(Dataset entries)
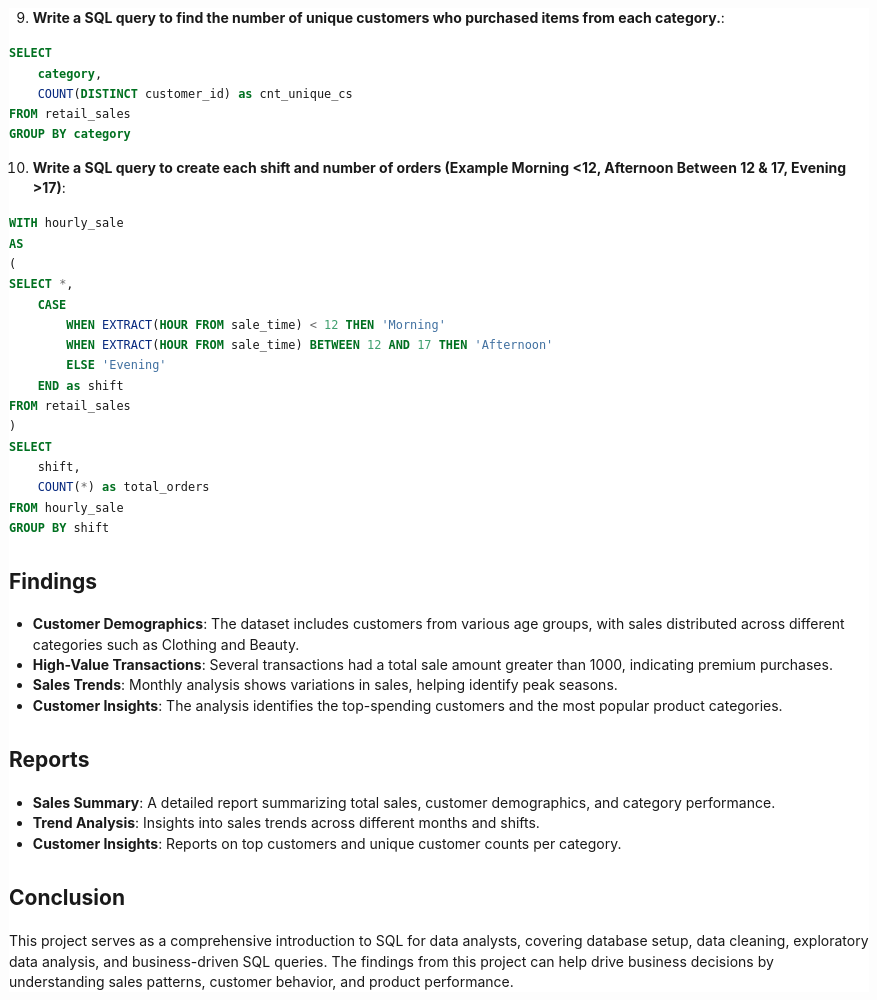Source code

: 9. **Write a SQL query to find the number of unique customers who purchased items from each category.**:
```sql
SELECT 
    category,    
    COUNT(DISTINCT customer_id) as cnt_unique_cs
FROM retail_sales
GROUP BY category
```

10. **Write a SQL query to create each shift and number of orders (Example Morning <12, Afternoon Between 12 & 17, Evening >17)**:
```sql
WITH hourly_sale
AS
(
SELECT *,
    CASE
        WHEN EXTRACT(HOUR FROM sale_time) < 12 THEN 'Morning'
        WHEN EXTRACT(HOUR FROM sale_time) BETWEEN 12 AND 17 THEN 'Afternoon'
        ELSE 'Evening'
    END as shift
FROM retail_sales
)
SELECT 
    shift,
    COUNT(*) as total_orders    
FROM hourly_sale
GROUP BY shift
```

## Findings

- **Customer Demographics**: The dataset includes customers from various age groups, with sales distributed across different categories such as Clothing and Beauty.
- **High-Value Transactions**: Several transactions had a total sale amount greater than 1000, indicating premium purchases.
- **Sales Trends**: Monthly analysis shows variations in sales, helping identify peak seasons.
- **Customer Insights**: The analysis identifies the top-spending customers and the most popular product categories.

## Reports

- **Sales Summary**: A detailed report summarizing total sales, customer demographics, and category performance.
- **Trend Analysis**: Insights into sales trends across different months and shifts.
- **Customer Insights**: Reports on top customers and unique customer counts per category.

## Conclusion

This project serves as a comprehensive introduction to SQL for data analysts, covering database setup, data cleaning, exploratory data analysis, and business-driven SQL queries. The findings from this project can help drive business decisions by understanding sales patterns, customer behavior, and product performance.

▶ **TASK TO CARRY OUT**:
A faithful copy of all the lines above is needed, with the pictures omitted.

▶ **SOLVED EXERCISE**:
Source code

: 9. **Write a SQL query to find the number of unique customers who purchased items from each category.**:
```sql
SELECT 
    category,    
    COUNT(DISTINCT customer_id) as cnt_unique_cs
FROM retail_sales
GROUP BY category
```

10. **Write a SQL query to create each shift and number of orders (Example Morning <12, Afternoon Between 12 & 17, Evening >17)**:
```sql
WITH hourly_sale
AS
(
SELECT *,
    CASE
        WHEN EXTRACT(HOUR FROM sale_time) < 12 THEN 'Morning'
        WHEN EXTRACT(HOUR FROM sale_time) BETWEEN 12 AND 17 THEN 'Afternoon'
        ELSE 'Evening'
    END as shift
FROM retail_sales
)
SELECT 
    shift,
    COUNT(*) as total_orders    
FROM hourly_sale
GROUP BY shift
```

## Findings

- **Customer Demographics**: The dataset includes customers from various age groups, with sales distributed across different categories such as Clothing and Beauty.
- **High-Value Transactions**: Several transactions had a total sale amount greater than 1000, indicating premium purchases.
- **Sales Trends**: Monthly analysis shows variations in sales, helping identify peak seasons.
- **Customer Insights**: The analysis identifies the top-spending customers and the most popular product categories.

## Reports

- **Sales Summary**: A detailed report summarizing total sales, customer demographics, and category performance.
- **Trend Analysis**: Insights into sales trends across different months and shifts.
- **Customer Insights**: Reports on top customers and unique customer counts per category.

## Conclusion

This project serves as a comprehensive introduction to SQL for data analysts, covering database setup, data cleaning, exploratory data analysis, and business-driven SQL queries. The findings from this project can help drive business decisions by understanding sales patterns, customer behavior, and product performance.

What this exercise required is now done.